Exercise materials:
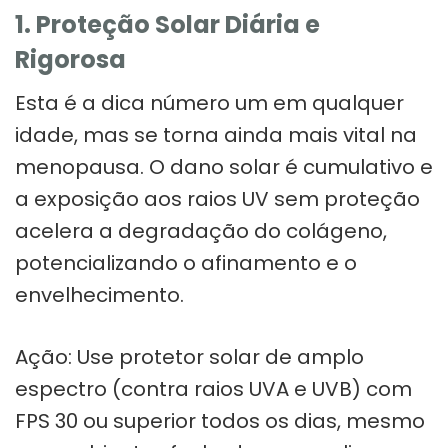
1. Proteção Solar Diária e
Rigorosa
Esta é a dica número um em qualquer
idade, mas se torna ainda mais vital na
menopausa. O dano solar é cumulativo e
a exposição aos raios UV sem proteção
acelera a degradação do colágeno,
potencializando o afinamento e o
envelhecimento.
Ação: Use protetor solar de amplo
espectro (contra raios UVA e UVB) com
FPS 30 ou superior todos os dias, mesmo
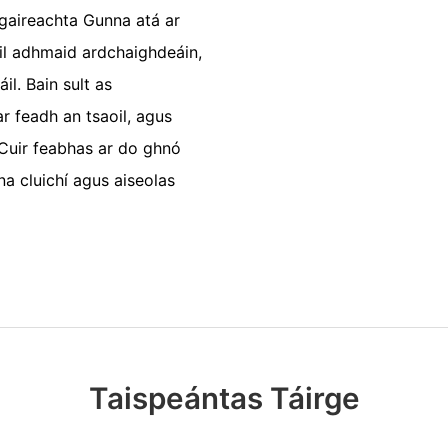
algaireachta Gunna atá ar
áil adhmaid ardchaighdeáin,
il. Bain sult as
r feadh an tsaoil, agus
. Cuir feabhas ar do ghnó
na cluichí agus aiseolas
Taispeántas Táirge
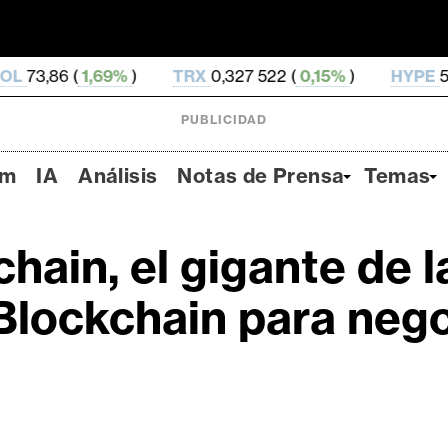
69%
)
TRX
0,327 522 (
0,15%
)
HYPE
54,16 (
-2,82%
PUBLICIDAD
um
IA
Análisis
Notas de Prensa
Temas
hain, el gigante de l
Blockchain para neg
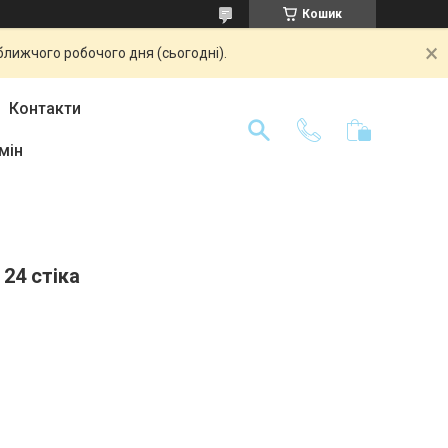
Кошик
ближчого робочого дня (сьогодні).
Контакти
мін
24 стікa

Exercise prompt: Write the material above out again exactly. Omit every image.

Answer section:
1. Proteção Solar Diária e
Rigorosa
Esta é a dica número um em qualquer
idade, mas se torna ainda mais vital na
menopausa. O dano solar é cumulativo e
a exposição aos raios UV sem proteção
acelera a degradação do colágeno,
potencializando o afinamento e o
envelhecimento.
Ação: Use protetor solar de amplo
espectro (contra raios UVA e UVB) com
FPS 30 ou superior todos os dias, mesmo
algaireachta Gunna atá ar
áil adhmaid ardchaighdeáin,
il. Bain sult as
r feadh an tsaoil, agus
. Cuir feabhas ar do ghnó
na cluichí agus aiseolas
Taispeántas Táirge
69%
)
TRX
0,327 522 (
0,15%
)
HYPE
54,16 (
-2,82%
PUBLICIDAD
um
IA
Análisis
Notas de Prensa
Temas
hain, el gigante de l
Blockchain para neg
Кошик
ближчого робочого дня (сьогодні).
Контакти
мін
24 стікa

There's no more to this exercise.